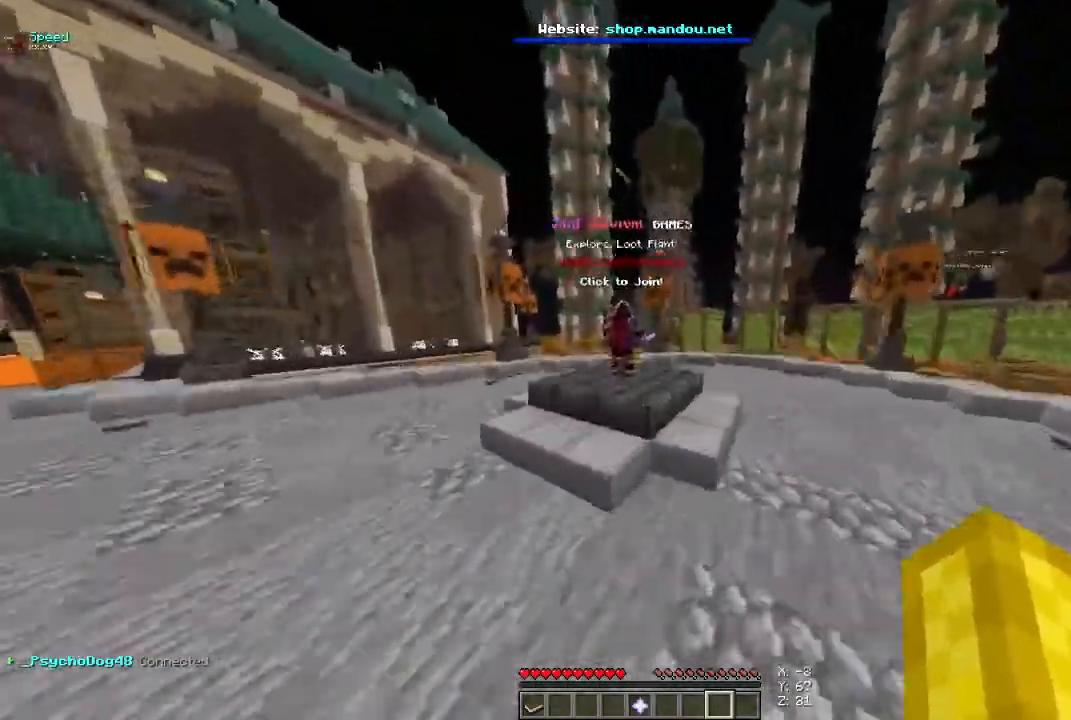
{"keys": ["space"], "mouse": ["right"], "events": [[400, "mouse_right", "down"], [500, "w", "up"]]}
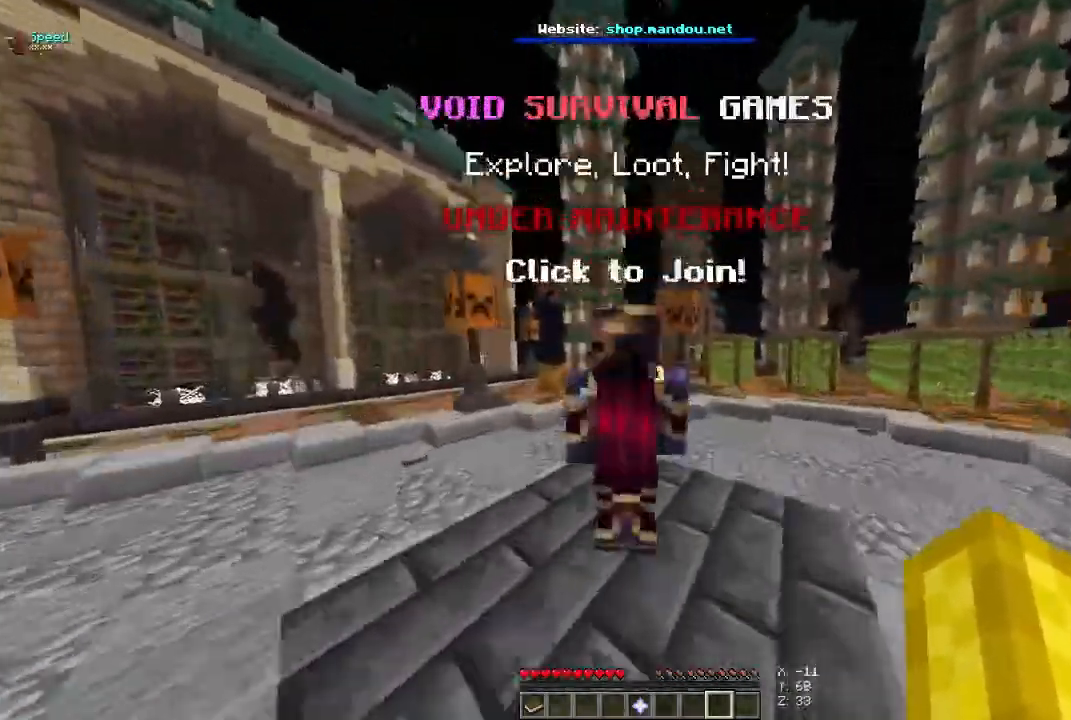
{"keys": ["space", "w"], "mouse": [], "events": [[67, "mouse_right", "up"], [333, "mouse_right", "down"], [500, "mouse_right", "up"], [500, "w", "down"]]}
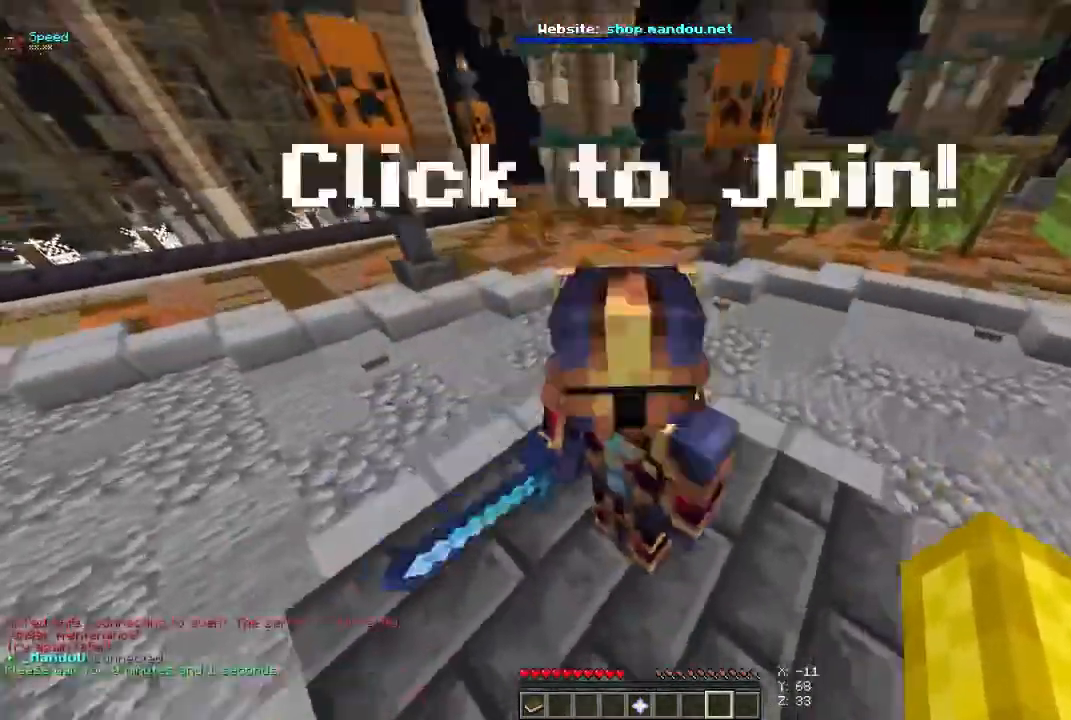
{"keys": ["space", "w"], "mouse": [], "events": [[333, "mouse_right", "down"], [500, "mouse_right", "up"]]}
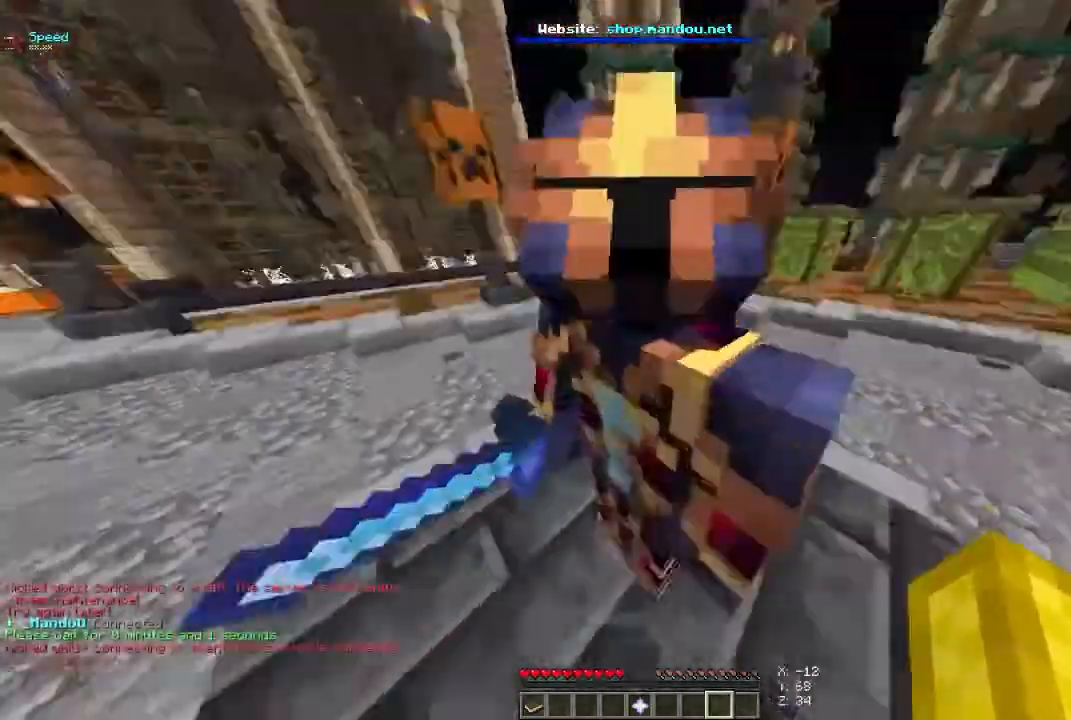
{"keys": ["space", "w"], "mouse": [], "events": []}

■ ■ ■ ■ ■

Goal of the exercise ::
Keep the pictures out while you retype all of the data above exactly as it appears.

Exercise output ::
{"keys": ["space"], "mouse": ["right"], "events": [[400, "mouse_right", "down"], [500, "w", "up"]]}
{"keys": ["space", "w"], "mouse": [], "events": [[67, "mouse_right", "up"], [333, "mouse_right", "down"], [500, "mouse_right", "up"], [500, "w", "down"]]}
{"keys": ["space", "w"], "mouse": [], "events": [[333, "mouse_right", "down"], [500, "mouse_right", "up"]]}
{"keys": ["space", "w"], "mouse": [], "events": []}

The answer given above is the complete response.